I haven't bumped into Angelus Apatrida's music before, but they arrived with the millennium and put out a steady stream of albums, this being their eighth, two years after their self-titled album in 2021. They hail from Albacete in southern Spain and play thrash metal with quite a variety.
This album starts out relatively traditional, Scavenger playing firmly in speedy Bay Area style, but Cold features a chorus that wouldn't have felt out of place on the Within Temptation album that I reviewed yesterday. That's not unusual for this album, where verses sound like thrash verses but a lot of the choruses are big hookladen efforts that reach far beyond the genre. This one works in a commercial gothic metal style before launching right back into the traditional thrash.
Cold also shifts into crossover during its second half, reminding more of Anthrax than Death Angel, an approach which continues on Snob, the first of four tracks to feature a guest. On this one, that's Jamey Jasta from Hatebreed, who inevitably brings his hardcore background to the song, though the band remain technical behind him. If you're counting, that's three styles so far, each of which is built on technical thrash but doesn't stay there: Bay Area technical thrash, New York crossover and commercial gothic metal. Keep counting.
Those guests are a fascinating mix, so I should highlight them. Three are vocalists, but in different styles indeed. From Jasta's hardcore on Snob, they shift wildly to Spanish rapper Sho-Hai on What Kills Us All and Todd La Torre of prog metal legends Queensrÿche for Vultures and Butterflies. The fourth is a guitarist, Pablo García, best known for a heavy/power metal band called WarCry. That's quite a range and, for those wondering why one of these guys is a rapper, what Sho-Hai does here is fascinating. He almost sounds South American and there's a real Sepultura vibe to that track as it shifts into his territory during the second half. It has no pop element to it and his rapping style is fast, dangerous and a good fit. I don't say that too often.

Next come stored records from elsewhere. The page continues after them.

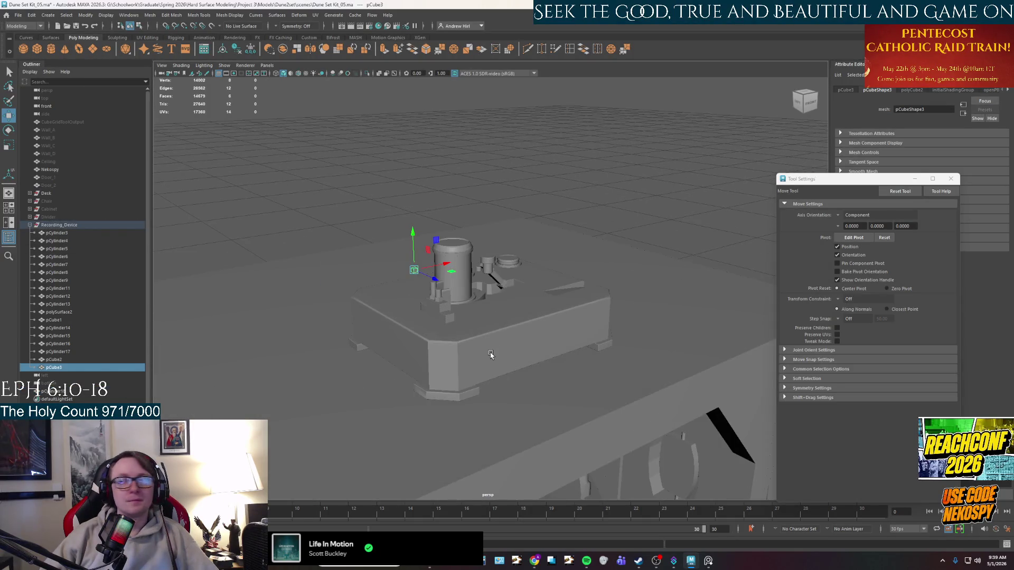
alt+drag(490, 356, 432, 363)
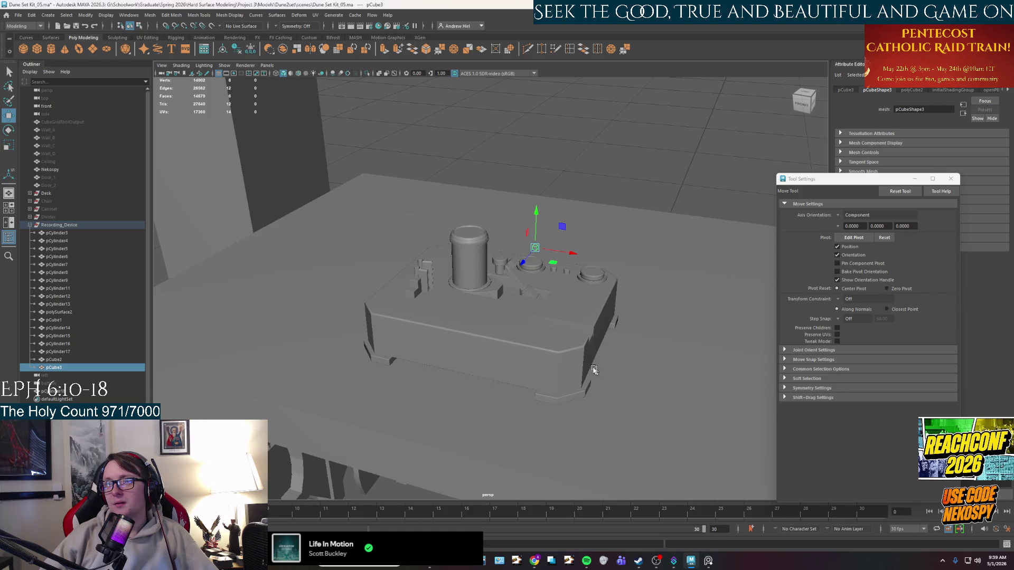
scroll(520, 333, up, 1)
scroll(522, 328, up, 2)
scroll(587, 305, up, 1)
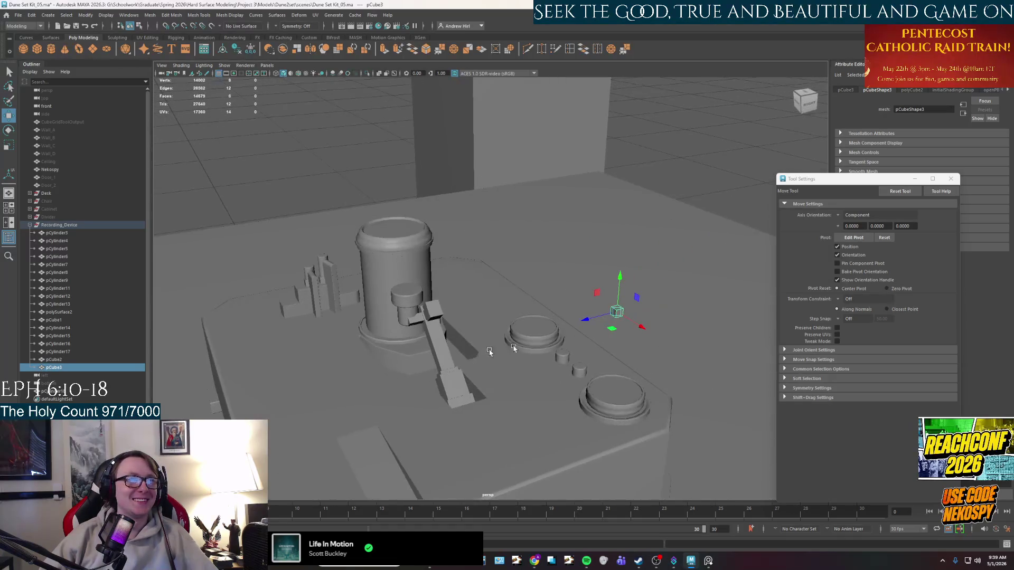
click(406, 300)
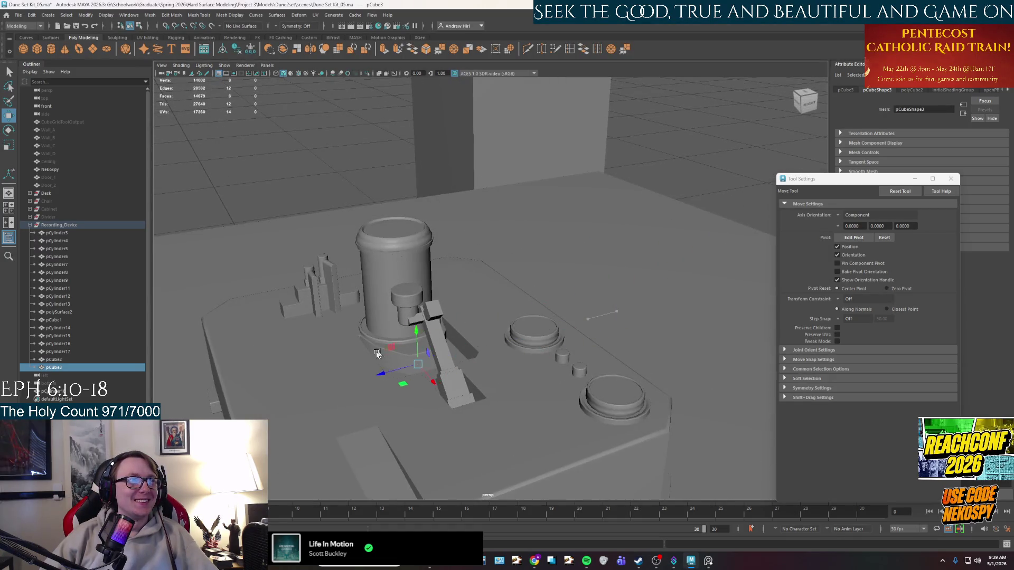
click(405, 299)
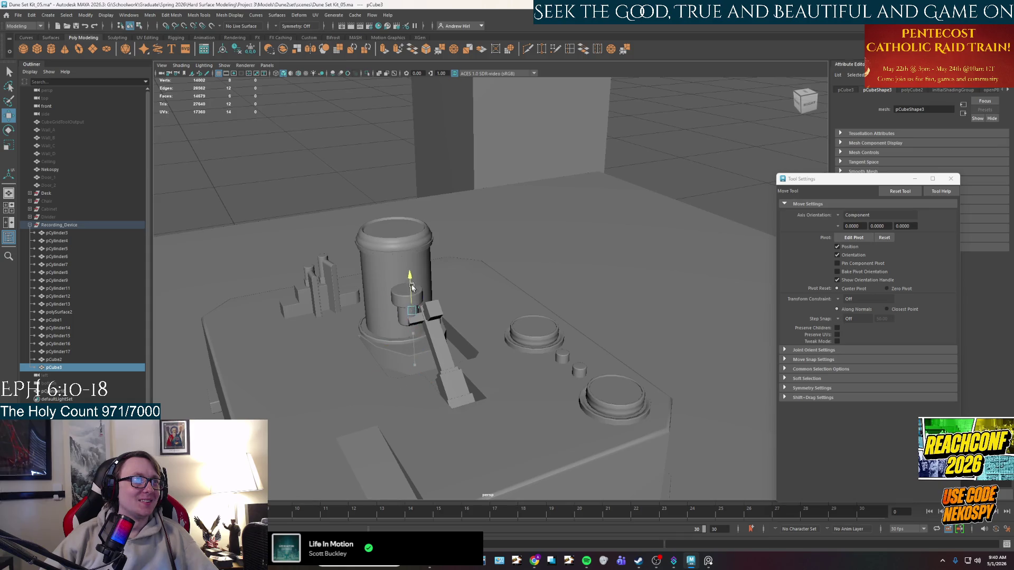
scroll(412, 299, up, 2)
alt+middle_drag(412, 299, 570, 320)
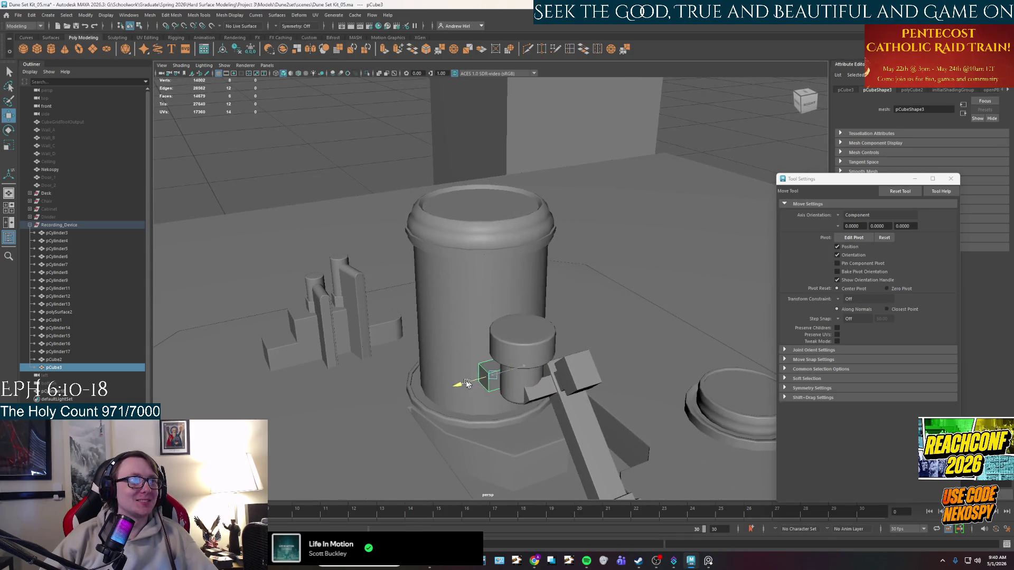
Step: Move the small cube up beside the cylinder, then shift it down and right into position
mouse_move(486, 370)
mouse_down()
mouse_move(466, 337)
mouse_move(469, 357)
mouse_up()
key(r)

Fire Eyes is a nice fast thrash song, so I don't know if García just plays along or whether that's him providing an elegant intro. There are more of those on To Whom It May Concern and Gernika, two songs without guests, so maybe not. It's not thrash at all during the midsection, instead a sort of heavy/prog metal song, with a very tasty guitar solo. It often reminds of Iron Maiden, as it did at points during the intro. Again, it has a big hookladen chorus, which only underlines just how much Maiden is on this song. Of course there's a heavy metal bias to Vultures and Butterflies, but it's a slightly more progressive one, as befits the guest.
So, how many genres are we up to now? I'm used to thrash albums lately delineating themselves in pace. There are bands playing old school proto-extreme metal with a thrash base, bands playing a relatively straightforward fast thrash and there are bands who have slowed down a lot and spend much of their time chugging at mid tempo. I have a personal bias towards the faster bands but I'm very nostalgic for that proto-extreme era and find a lot of those bands fascinating. It's chuggers I find less interesting, because the approach gets old for me.

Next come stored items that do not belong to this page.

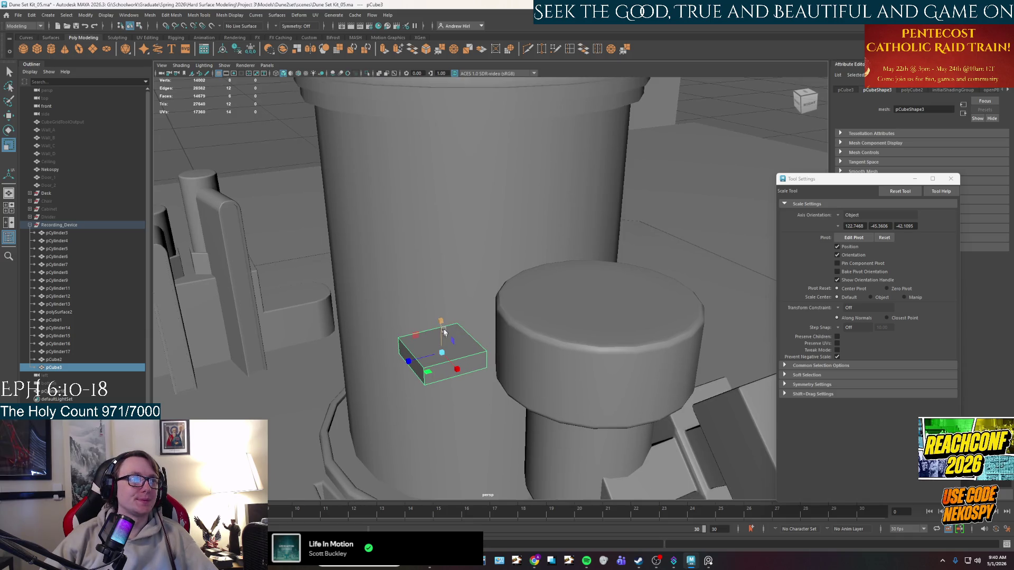
key(w)
mouse_move(445, 349)
mouse_down()
mouse_move(502, 392)
mouse_move(555, 402)
mouse_up()
alt+right_drag(496, 408, 534, 398)
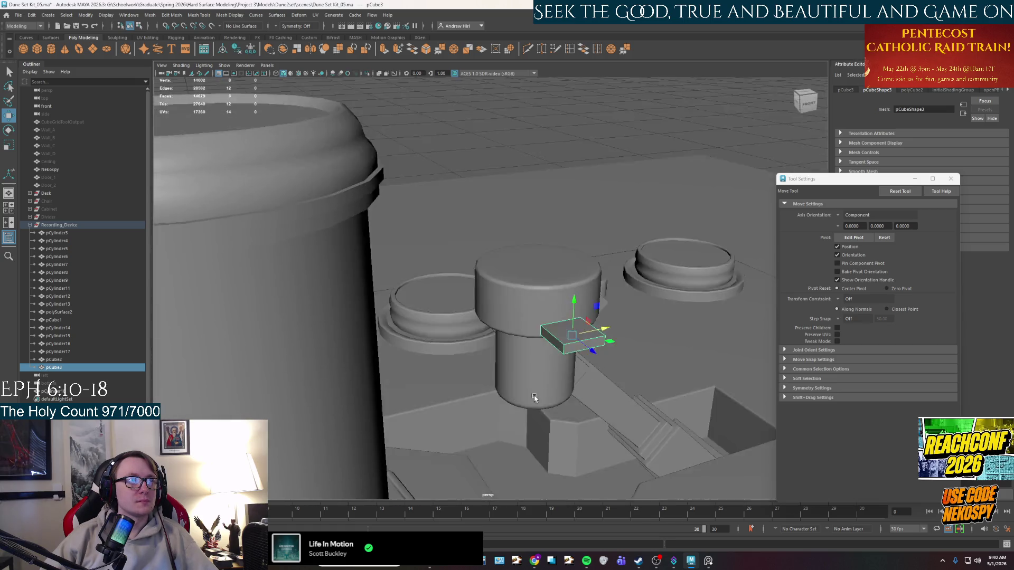
alt+drag(534, 398, 538, 354)
Step: Pull the cube's left face out into a long bar and select its end face for scaling
right_drag(530, 356, 531, 375)
click(526, 355)
mouse_move(502, 359)
mouse_down()
mouse_move(215, 366)
mouse_move(281, 386)
mouse_move(368, 381)
mouse_move(446, 286)
mouse_move(424, 338)
mouse_move(532, 355)
mouse_up()
click(368, 380)
key(r)
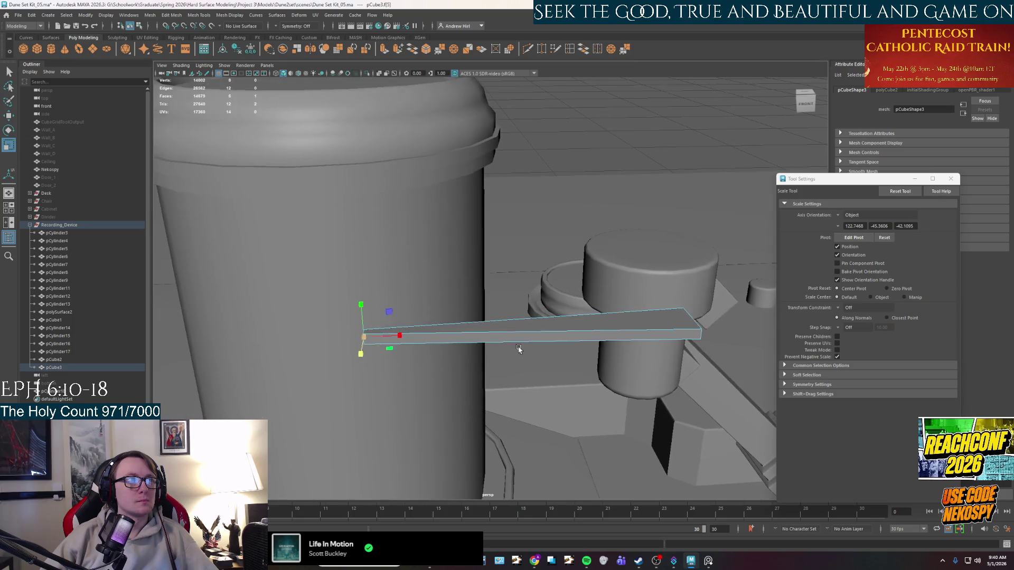
Step: Squash the bar's end face into a thin edge, then set Insert Edge Loop to multiple edge loops
drag(362, 305, 365, 333)
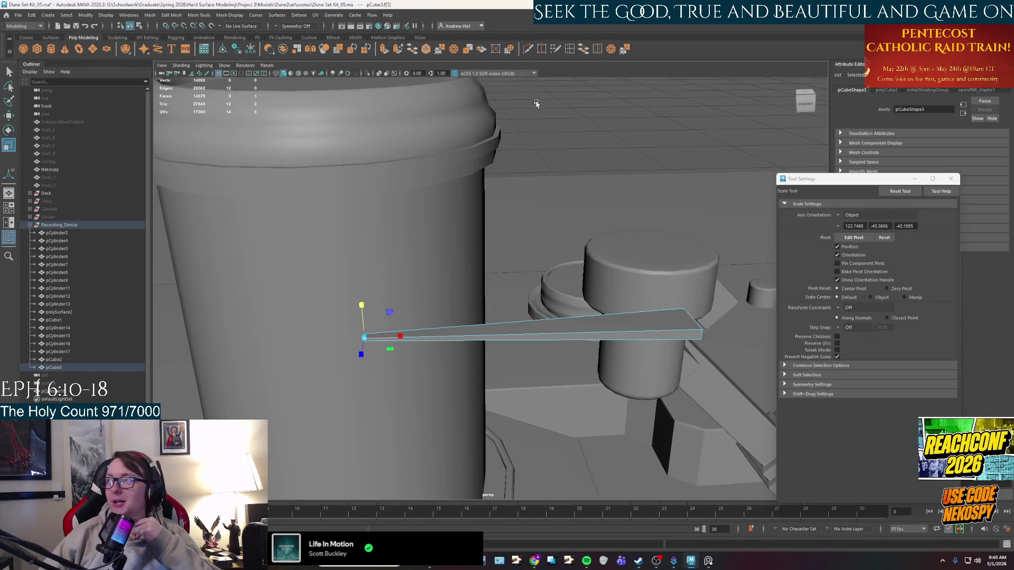
click(570, 48)
click(837, 252)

Angelus Apatrida refuse to be thrown into any one of those buckets. They're closer to the middle one than the other two, and I'm happy for that as they blister nicely on songs like Scavenger, Fire Eyes and the instrumental parts of Rats. However, there are plenty of songs here that work at an overtly chuggier pace, Rats moving there during the verses, and others are happy to drop out of thrash entirely to become elegant heavy or prog metal, most obviously To Whom It May Concern, when it's not blistering as it does briefly.

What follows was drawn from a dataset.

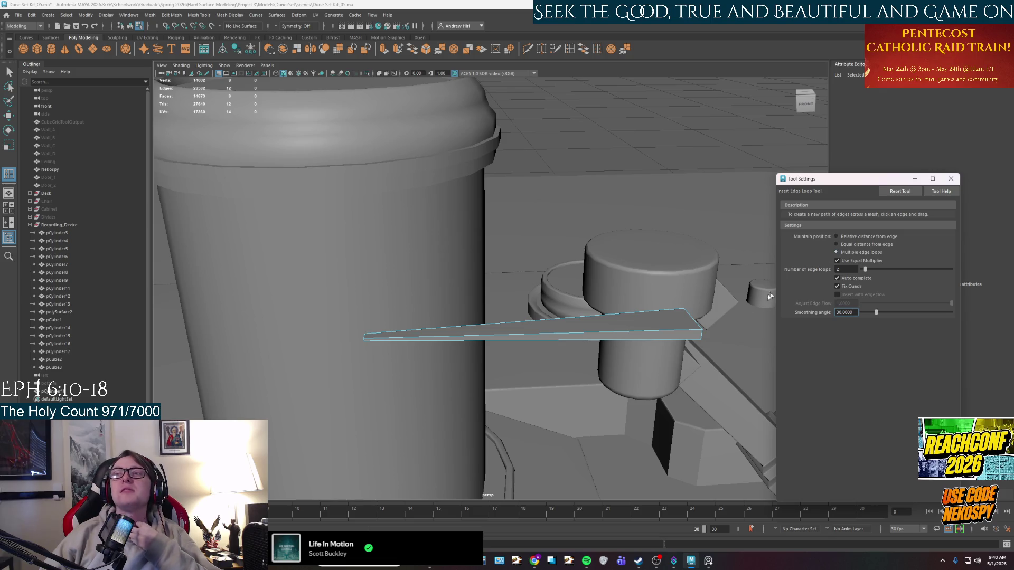
Step: Try two and then five edge loops across the bar, undoing each trial
click(625, 334)
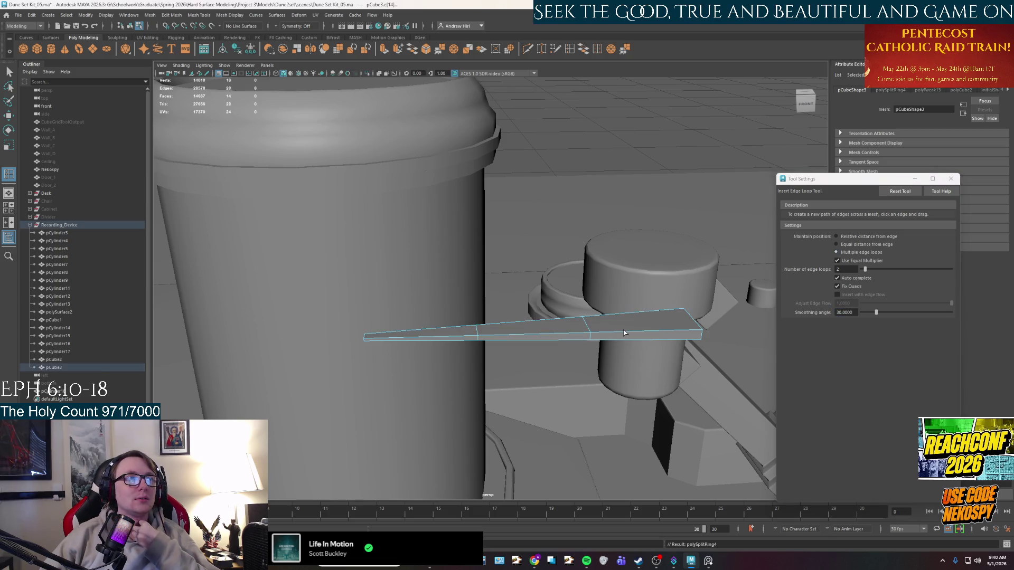
key(ctrl+z)
double_click(843, 270)
text(5)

That makes this a highly varied album and the variety really works in its favour. Instead of losing a listener like me by stubbornly sticking at mid tempo, they mix it up from track to track and often in individual songs. I'm good with the chuggy ones because it's not going to be long before there's a speedy part and I love those. I'm happiest there, but a drop into something else for a while keeps everything interesting, especially when they launch into another big hook of a chorus, then blister out of it with heads down and fingers flying.
In short, I like this a lot and, while I appreciate the faster songs the most, it's not as clear cut as I'd usually expect. I like the variety they bring to the table and that ought to translate really well into a live environment. They tour a lot, I believe, though I'm not sure they've made it over to this side of the pond, certainly not while I've been paying attention. I hope they do because I'd love to check them out live. In the meantime, I have seven previous albums to locate to see how they built to this style.